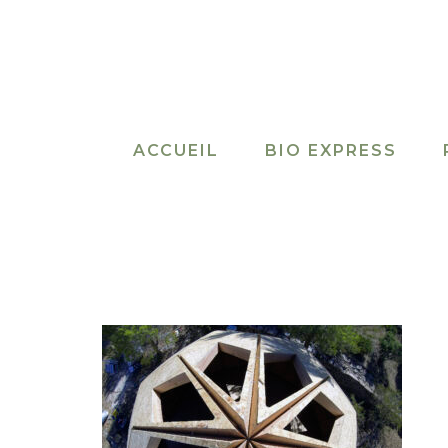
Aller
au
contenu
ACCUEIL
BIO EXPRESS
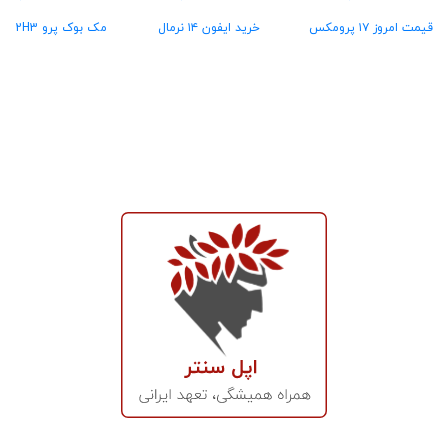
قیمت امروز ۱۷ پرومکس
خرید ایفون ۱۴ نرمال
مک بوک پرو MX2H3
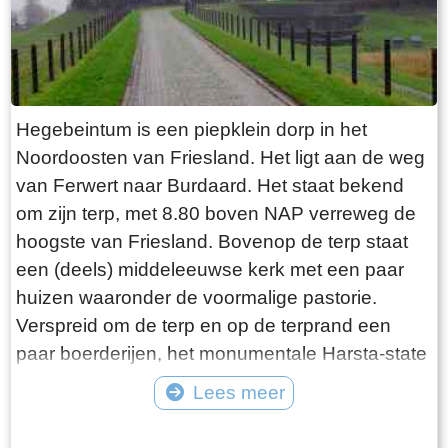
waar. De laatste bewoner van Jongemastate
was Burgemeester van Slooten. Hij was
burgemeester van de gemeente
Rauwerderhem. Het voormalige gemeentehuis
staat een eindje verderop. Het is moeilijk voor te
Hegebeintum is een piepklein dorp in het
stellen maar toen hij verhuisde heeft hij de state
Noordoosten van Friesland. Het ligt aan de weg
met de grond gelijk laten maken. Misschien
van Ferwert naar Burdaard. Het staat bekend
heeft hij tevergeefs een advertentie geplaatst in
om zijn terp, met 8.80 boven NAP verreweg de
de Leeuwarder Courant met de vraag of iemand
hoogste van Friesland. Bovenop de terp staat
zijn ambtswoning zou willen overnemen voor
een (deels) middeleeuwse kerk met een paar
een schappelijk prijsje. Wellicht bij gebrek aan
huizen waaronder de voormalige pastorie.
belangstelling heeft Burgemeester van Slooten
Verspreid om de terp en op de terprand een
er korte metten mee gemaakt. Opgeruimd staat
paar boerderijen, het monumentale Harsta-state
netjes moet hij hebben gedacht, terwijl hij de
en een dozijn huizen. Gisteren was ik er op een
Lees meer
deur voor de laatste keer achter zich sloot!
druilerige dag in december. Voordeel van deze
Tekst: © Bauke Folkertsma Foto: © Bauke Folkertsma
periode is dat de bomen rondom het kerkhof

--

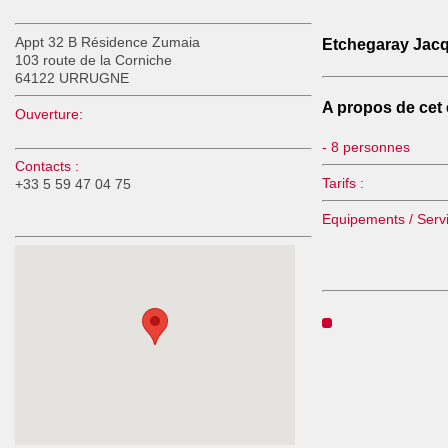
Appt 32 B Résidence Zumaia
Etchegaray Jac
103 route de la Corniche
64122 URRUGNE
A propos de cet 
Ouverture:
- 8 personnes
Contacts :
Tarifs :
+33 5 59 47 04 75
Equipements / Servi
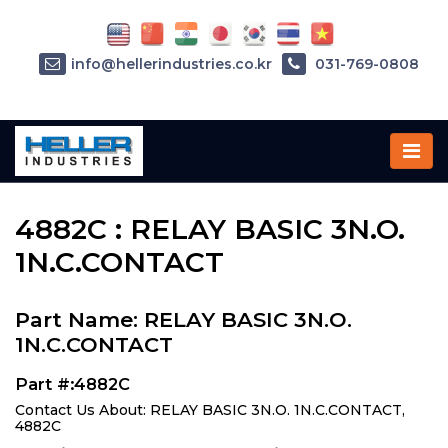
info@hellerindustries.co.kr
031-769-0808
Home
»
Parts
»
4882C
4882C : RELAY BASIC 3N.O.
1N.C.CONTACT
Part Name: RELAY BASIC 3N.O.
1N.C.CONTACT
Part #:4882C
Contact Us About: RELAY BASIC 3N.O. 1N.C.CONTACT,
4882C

---

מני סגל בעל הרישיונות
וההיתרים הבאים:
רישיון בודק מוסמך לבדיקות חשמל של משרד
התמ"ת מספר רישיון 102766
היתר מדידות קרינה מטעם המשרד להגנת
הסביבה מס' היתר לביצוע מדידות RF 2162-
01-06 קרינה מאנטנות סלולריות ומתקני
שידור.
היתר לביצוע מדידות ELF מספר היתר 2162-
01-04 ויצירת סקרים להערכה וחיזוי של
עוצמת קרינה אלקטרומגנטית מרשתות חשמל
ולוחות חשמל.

What to produce:
Reproduce verbatim the lines above, from the line with "היתר לביצוע מדידות ELF" through the line with "ולוחות חשמל.".

Expected answer:
היתר לביצוע מדידות ELF מספר היתר 2162-
01-04 ויצירת סקרים להערכה וחיזוי של
עוצמת קרינה אלקטרומגנטית מרשתות חשמל
ולוחות חשמל.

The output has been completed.